───── PROVIDED PASSAGE

As the years sped by, he enrolled himself in classes on psychology, healing modalities including NLP (neuro-linguistic programming), Cognitive Behavioral Therapy, and fast-action coaching.
He continued his business but discovered that while things were going well, the one-on-one approach left him constantly stressed and stagnated his progress. Eventually, when he came up with the idea of group coaching, he hit another stone wall – he was always a nervous wreck in front of a camera and large groups of people.
“My first presentations were horrible experiences,” he recalled. “I was so nervous and my hands shook the whole way. The first presentation I put on was, ‘How to Make Changes in Your Life in the Fastest Time Period’. I got my friends and a lot of people I knew to attend. I remember thinking that if just five people joined my program, ‘then that would be amazing’. I did the pitch. I thought I had done a great job but not one person bought it.”
Ed had resolved to give up on coaching that day, but luckily, he was pushed to give it one more try. People ridiculed him and tried to beat down his efforts, but he continued working on himself. He learned, read, practiced, and worked hard at building his confidence – this time, for the long run.
He came up with a system called Clients on Automation to improve the quality of his programs.
“I put the client first: the client’s results, fulfilling what they want, and creating it with them. I taught it to them live and in real-time. I answered all their questions fully. I made sure I fully understood their thinking and I made sure they got all their answers. I broke down everything I taught and split it into modules in rapid time. If they did not understand what I taught, I stayed as long as they needed until they got it. By the end, my belief went through the roof.”
The next time he launched a program, the outcome was remarkably different. A ton of clients joined the program. Since then, Clients on Automation has grown to become the foundation of all his coaching programs, and according to Ed, most of his success is based on the excellence of the method.

──────────
───── PROVIDED RECORDS

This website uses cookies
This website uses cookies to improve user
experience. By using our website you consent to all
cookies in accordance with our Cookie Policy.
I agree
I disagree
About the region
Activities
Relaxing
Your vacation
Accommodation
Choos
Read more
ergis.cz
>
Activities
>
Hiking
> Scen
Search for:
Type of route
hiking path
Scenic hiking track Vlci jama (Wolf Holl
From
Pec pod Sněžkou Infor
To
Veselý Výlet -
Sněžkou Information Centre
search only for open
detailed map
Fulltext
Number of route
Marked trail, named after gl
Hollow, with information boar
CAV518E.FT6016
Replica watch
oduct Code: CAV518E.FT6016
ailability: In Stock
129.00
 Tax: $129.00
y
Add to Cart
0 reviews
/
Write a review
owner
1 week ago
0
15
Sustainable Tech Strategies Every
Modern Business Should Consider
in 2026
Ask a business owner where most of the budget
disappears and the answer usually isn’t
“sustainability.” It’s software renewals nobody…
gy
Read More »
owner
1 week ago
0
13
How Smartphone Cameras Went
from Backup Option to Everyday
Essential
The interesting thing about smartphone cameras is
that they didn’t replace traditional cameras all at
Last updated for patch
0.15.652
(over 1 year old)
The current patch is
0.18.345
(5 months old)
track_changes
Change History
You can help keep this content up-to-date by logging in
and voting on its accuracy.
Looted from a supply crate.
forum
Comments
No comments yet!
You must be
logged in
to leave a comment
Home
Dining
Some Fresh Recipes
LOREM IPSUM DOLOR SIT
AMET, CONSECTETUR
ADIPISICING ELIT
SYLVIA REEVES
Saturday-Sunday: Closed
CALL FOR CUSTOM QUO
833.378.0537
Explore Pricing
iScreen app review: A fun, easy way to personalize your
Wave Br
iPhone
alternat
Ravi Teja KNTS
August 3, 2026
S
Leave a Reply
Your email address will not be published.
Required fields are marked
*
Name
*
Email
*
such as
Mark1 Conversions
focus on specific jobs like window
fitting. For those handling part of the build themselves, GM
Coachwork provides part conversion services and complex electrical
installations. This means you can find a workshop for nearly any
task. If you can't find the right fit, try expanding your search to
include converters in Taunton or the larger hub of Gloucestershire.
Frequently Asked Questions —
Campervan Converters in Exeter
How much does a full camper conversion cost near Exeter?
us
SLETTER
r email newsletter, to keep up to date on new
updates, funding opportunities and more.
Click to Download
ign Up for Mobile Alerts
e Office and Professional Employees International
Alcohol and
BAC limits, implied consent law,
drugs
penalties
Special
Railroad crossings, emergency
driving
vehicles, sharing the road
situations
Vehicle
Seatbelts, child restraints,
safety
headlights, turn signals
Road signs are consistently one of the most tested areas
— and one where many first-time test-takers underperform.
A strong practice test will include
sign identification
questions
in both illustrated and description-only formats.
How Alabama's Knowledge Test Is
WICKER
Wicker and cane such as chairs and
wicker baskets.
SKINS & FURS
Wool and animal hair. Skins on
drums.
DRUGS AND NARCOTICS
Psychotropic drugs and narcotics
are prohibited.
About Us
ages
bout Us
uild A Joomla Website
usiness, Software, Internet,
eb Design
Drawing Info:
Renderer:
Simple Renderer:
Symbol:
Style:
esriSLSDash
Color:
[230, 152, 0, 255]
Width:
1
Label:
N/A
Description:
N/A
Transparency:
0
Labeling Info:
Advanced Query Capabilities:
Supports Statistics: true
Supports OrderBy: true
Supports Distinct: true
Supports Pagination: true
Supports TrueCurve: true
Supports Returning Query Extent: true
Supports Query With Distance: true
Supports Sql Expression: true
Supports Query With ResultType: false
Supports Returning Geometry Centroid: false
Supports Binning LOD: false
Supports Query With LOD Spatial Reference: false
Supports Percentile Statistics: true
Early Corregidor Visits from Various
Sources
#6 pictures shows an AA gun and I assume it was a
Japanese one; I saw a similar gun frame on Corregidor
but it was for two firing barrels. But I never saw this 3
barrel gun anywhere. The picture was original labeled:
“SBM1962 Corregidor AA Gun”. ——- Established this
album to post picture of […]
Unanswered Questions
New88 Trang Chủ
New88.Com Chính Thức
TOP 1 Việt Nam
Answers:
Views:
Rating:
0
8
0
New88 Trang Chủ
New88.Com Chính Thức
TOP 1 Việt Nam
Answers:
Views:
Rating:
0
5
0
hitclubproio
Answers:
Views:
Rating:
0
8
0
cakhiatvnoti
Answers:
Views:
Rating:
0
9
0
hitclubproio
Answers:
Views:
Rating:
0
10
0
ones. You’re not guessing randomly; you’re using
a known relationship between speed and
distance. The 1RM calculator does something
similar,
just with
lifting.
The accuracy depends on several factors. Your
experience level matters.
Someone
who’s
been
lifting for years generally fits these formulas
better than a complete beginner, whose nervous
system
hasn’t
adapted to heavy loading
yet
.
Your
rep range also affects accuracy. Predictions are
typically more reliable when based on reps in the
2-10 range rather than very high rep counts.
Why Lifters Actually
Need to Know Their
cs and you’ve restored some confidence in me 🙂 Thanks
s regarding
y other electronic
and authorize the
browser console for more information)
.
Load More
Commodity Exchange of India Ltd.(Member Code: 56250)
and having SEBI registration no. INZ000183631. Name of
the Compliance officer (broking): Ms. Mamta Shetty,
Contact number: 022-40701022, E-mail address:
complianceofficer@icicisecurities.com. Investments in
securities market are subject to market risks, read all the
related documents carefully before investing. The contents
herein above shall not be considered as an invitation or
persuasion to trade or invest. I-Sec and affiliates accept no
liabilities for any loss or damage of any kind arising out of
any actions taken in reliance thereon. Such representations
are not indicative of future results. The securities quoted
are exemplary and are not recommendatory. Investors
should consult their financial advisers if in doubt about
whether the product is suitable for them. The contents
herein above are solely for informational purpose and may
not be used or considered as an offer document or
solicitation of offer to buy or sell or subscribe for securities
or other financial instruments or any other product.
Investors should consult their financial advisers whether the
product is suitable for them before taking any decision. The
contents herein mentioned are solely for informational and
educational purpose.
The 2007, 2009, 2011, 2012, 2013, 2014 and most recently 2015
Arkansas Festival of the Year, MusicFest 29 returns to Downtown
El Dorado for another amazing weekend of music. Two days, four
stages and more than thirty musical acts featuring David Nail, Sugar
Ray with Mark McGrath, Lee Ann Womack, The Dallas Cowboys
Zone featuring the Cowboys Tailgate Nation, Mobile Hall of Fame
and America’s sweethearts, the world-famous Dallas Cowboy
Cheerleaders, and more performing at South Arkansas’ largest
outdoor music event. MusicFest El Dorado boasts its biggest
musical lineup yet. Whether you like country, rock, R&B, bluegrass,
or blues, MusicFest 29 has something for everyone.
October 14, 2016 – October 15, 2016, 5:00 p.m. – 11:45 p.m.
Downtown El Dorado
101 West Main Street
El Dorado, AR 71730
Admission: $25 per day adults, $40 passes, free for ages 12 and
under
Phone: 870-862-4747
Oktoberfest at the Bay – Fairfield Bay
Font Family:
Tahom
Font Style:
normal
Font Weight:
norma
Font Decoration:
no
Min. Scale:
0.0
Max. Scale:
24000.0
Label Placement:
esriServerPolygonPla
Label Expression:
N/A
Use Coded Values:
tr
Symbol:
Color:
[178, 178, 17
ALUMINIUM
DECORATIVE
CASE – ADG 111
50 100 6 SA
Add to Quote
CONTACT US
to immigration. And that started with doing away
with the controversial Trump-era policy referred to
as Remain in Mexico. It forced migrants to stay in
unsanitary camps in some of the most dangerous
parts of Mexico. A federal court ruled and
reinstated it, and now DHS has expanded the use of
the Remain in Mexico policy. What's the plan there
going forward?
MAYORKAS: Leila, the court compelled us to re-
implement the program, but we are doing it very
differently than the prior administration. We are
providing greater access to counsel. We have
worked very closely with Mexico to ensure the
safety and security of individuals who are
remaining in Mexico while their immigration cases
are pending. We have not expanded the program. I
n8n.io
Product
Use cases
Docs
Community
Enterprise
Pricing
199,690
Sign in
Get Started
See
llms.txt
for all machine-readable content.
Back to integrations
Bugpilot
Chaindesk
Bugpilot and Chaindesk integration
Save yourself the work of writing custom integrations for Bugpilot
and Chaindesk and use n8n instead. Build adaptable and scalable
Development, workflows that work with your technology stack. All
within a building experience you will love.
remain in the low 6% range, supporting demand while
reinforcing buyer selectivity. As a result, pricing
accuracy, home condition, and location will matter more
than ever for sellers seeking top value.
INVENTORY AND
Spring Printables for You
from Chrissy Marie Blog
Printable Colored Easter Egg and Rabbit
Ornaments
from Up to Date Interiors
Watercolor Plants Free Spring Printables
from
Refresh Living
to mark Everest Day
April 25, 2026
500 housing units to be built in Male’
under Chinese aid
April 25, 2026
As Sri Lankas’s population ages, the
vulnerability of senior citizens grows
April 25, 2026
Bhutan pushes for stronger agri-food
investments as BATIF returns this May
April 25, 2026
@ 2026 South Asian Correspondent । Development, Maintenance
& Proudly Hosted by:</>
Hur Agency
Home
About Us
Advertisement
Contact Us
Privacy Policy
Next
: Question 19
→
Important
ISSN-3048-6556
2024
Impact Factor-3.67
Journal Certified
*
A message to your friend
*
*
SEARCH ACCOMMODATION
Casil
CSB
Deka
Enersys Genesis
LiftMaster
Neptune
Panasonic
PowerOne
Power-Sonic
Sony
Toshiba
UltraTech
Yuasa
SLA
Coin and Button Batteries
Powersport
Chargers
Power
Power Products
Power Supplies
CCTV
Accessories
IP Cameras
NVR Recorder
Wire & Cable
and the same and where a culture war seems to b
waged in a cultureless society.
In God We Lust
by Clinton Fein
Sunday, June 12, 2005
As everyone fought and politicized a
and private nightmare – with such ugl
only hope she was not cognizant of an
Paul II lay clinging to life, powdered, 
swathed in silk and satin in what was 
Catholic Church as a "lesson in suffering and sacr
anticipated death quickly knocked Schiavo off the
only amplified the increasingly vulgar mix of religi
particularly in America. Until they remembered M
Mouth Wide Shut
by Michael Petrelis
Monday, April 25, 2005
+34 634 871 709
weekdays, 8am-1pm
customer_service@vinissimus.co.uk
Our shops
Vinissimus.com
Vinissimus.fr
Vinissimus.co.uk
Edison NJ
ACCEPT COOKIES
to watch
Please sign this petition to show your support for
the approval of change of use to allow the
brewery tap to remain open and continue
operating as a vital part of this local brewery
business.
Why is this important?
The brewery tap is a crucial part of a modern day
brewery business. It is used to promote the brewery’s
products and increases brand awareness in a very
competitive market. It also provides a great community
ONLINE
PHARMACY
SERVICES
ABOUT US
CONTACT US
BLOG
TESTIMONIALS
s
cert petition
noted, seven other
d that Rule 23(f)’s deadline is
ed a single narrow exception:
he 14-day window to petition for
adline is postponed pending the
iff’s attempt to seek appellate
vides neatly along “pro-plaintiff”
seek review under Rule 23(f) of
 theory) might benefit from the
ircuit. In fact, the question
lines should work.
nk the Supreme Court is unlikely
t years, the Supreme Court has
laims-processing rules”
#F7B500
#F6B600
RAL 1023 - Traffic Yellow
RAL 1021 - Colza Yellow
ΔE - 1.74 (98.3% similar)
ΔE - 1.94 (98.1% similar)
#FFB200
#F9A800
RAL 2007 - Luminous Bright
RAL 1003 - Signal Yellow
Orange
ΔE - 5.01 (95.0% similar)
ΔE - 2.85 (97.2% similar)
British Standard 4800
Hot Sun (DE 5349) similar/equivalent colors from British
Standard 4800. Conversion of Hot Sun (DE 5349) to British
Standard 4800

──────────

_WORK ORDER 1_.
Using the passage about Ed's coaching, say whether each statement agrees with it. Answer yes or no for each and quote the deciding words.
(a) Ed's first presentation got at least five people to join his program.
(b) The one-on-one approach left Ed constantly stressed.
(c) Clients on Automation became the foundation of all of Ed's coaching programs.
_WORK ORDER 2_. Please repeat word for word the part of the passage about Ed's coaching starting with "As the years" and going on through "and fast-action coaching.".
_WORK ORDER 3_. Write the next part of the passage about Ed's coaching, picking up after its final sentence.

_ANSWER SPACE 1_.
(a) No: "not one person bought it."
(b) Yes: "the one-on-one approach left him constantly stressed and stagnated his progress."
(c) Yes: "Clients on Automation has grown to become the foundation of all his coaching programs"

_ANSWER SPACE 2_.
As the years sped by, he enrolled himself in classes on psychology, healing modalities including NLP (neuro-linguistic programming), Cognitive Behavioral Therapy, and fast-action coaching.

_ANSWER SPACE 3_.
Building a legacy
Coupled with a YouTube channel and a podcast where he reaches thousands of people on a wide range of business, lifestyle, and coaching-related topics, Ed also runs The Champion Academy, an international platform for educating coaches, consultants, and course creators across various niches of business. The Academy also integrates the Clients on Automation method to teach coaches and consultants how to quickly sign paying participants to their programs and help them achieve genuine results. Ed also shares the driving tips to his own coaching business with his participants through a seven-week intensive program.
“The program starts with identifying your niche, identifying your target clients, and learning how to capture them through all the various methods I have used myself,” he explains. “You learn how to automate your business using a host of modern tools. Participants have weekly tasks to complete and access to our support systems for a full six months after completion. The end outcome being that the client is left with a fully automated online business that allows them enough time on their hands.”
Also, every year, Ed organizes a 10-day high end retreat in Bali, Indonesia, where hundreds of entrepreneurs come to participate in life-changing programs to learn how to channel positive energy into their hustles and scale their businesses efficiently. At the end of the retreats, the participants are enjoined to spend quality time with local less-privileged children, as a way to learn the importance of giving back.
Finally, Ed affirms that he owes everything to the stranger who saved his life at the station that day, a man he has never been able to find again.
“When he pulled me back from the tracks and wrestled me to the ground, I promised him, over and over, that I would never give up on myself or my dreams. And I never have,” he said.